È evidente che il progresso tecnologico sia fondamentale per lo sviluppo economico giapponese; inoltre in una società fortemente improntata su quella che in antropologia culturale è definita cultura della colpa è facile che nell’espressione artistica prevalgano forme estreme di escapismo.
Nel mondo anime esiste proprio un genere a definire la narrazione in mondi paralleli non solo a tema futuristico, cioé l’isekai, genere a cui è ascrivibile anche lo stesso Belle.
La realtà virtuale rappresenta per Suzu una possibilità concreta di indossare una maschera per riappropriarsi della propria identità.
Spesso le opere che trattano le possibilità della tecnologia tendono a sottolinearne gli aspetti negativi, anche con tono morbosamente catastrofista; nel caso di Belle vengono fuori anche i meriti dell’esposizione ai social network.
[U] inoltre permette di espandere le proprie sfere di interazione; Suzu infatti vive in una bucolica cittadina di campagna, tanto pacifica quanto poco stimolante, in cui la gioventù in un certo senso fatica a trovare il proprio posto.
Ancora una volta in un’opera di Hosoda emerge il conflitto generazionale, che non è spigoloso e aggressivo, ma smussato e ineluttabile, una vaga e placida incomunicabilità tra le parti il cui superamento funge da catalizzatore per il processo di crescita.
Il suo rapporto con il mostro inoltre si riversa nella vita reale, permettendole di scovare – senza scendere nei dettagli – un grave caso di abuso domestico.
Ciò che emerge è la netta urgenza di smettere di scindere il mondo virtuale da quello reale, poiché confluiscono l’uno nell’altro, soprattutto per le generazioni più giovani per cui i social network sono prolungamento del sé.
È evidente che in [U], complice anche un comodo e rassicurante anonimato, amplifica le idiosincrasie, i meriti e le contraddizioni degli utenti: il pubblico è ancora più vorace, bulimico di intrattenimento, la libertà in una realtà virtuale dalle possibilità infinite finisce per auto-limitarsi tramite l’abuso di potere di una cricca di iscritti che si autoproclamano vigilanti.
L’empatia però rimane sempre e comunque la chiave di accesso a qualsiasi mondo, alla città e alla campagna, in una scuola di provincia o in un caleidoscopico e roboante palcoscenico virtuale: Suzu e i suoi amici sono ragazzini, ma lo comprendono.
In Belle è un tracciato inoltre un ritratto della protagonista squisitamente femminile, senza essere in questo aspetto mai forzato, esagerato o parodistico.
Hosoda dunque ci comunica le proprie intenzioni soprattutto tramite le scelte estetiche; la prima e più evidente è l’utilizzo misto di CGI e animazione tradizionale, la prima prevale nelle scene in [U] e la seconda nel mondo reale.
Nella lavorazione dell’iper-lisergico e brulicante mondo di [U] hanno contribuito professionisti di spicco: l’architetto e designer britannico Eric Wong ha creato [U], mentre i registi Tomm Moore e Ross Stewart di Cartoon Saloon (Song of the Sea, The Secret of Kells e Wolfwalkers) hanno collaborato alla scenografia.

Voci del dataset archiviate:
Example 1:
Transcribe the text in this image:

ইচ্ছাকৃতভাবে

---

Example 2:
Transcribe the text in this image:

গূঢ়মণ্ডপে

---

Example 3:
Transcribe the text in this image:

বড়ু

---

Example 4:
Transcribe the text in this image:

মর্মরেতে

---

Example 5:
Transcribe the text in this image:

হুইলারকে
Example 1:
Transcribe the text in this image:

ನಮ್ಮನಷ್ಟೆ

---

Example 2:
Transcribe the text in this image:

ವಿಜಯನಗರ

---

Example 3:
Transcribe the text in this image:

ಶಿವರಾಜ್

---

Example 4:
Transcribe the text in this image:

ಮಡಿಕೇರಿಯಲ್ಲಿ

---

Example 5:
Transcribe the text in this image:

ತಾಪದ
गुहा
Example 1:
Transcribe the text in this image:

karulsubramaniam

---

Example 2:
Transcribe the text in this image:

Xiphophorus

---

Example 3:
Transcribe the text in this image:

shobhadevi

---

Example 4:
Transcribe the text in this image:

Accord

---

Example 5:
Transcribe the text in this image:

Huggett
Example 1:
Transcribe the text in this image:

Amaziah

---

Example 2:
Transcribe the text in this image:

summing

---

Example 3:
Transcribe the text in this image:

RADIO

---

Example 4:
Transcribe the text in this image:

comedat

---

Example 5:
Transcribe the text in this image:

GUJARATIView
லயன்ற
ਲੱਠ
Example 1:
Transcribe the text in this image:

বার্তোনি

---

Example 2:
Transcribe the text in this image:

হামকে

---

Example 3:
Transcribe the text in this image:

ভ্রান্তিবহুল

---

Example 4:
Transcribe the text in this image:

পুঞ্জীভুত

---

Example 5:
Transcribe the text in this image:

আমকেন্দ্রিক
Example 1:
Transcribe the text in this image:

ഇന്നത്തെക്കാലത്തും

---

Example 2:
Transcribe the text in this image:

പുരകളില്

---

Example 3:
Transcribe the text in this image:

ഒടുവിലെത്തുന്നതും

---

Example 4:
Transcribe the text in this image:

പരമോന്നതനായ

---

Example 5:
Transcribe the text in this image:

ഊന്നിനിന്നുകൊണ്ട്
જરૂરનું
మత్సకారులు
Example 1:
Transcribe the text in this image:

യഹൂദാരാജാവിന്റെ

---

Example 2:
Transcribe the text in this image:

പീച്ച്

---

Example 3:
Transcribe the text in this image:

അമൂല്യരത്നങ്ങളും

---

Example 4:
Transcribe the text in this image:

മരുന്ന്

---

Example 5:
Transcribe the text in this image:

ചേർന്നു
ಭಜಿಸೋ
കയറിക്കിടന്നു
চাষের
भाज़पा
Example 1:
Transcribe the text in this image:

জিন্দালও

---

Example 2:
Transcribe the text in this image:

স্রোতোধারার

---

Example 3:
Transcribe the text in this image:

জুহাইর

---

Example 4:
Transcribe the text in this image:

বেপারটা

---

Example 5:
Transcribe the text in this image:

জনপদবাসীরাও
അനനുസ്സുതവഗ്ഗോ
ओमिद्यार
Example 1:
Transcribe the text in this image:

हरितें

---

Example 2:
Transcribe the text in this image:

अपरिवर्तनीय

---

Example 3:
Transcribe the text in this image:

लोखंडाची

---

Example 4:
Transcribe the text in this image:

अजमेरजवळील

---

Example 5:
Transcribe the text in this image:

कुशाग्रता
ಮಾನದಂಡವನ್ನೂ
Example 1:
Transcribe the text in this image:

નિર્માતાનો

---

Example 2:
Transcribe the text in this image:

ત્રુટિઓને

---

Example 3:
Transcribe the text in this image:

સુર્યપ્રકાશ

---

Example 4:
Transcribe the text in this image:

> La richiesta
Riscrivi più in breve il paragrafo del brano su Belle che comincia con «Ancora una volta in un'opera di Hosoda» e tieni i fatti principali.

> Soluzione
In un'opera di Hosoda torna il conflitto tra generazioni. Non è duro né aggressivo, ma attenuato e inevitabile: è una calma difficoltà a comunicare, e superarla fa partire la crescita.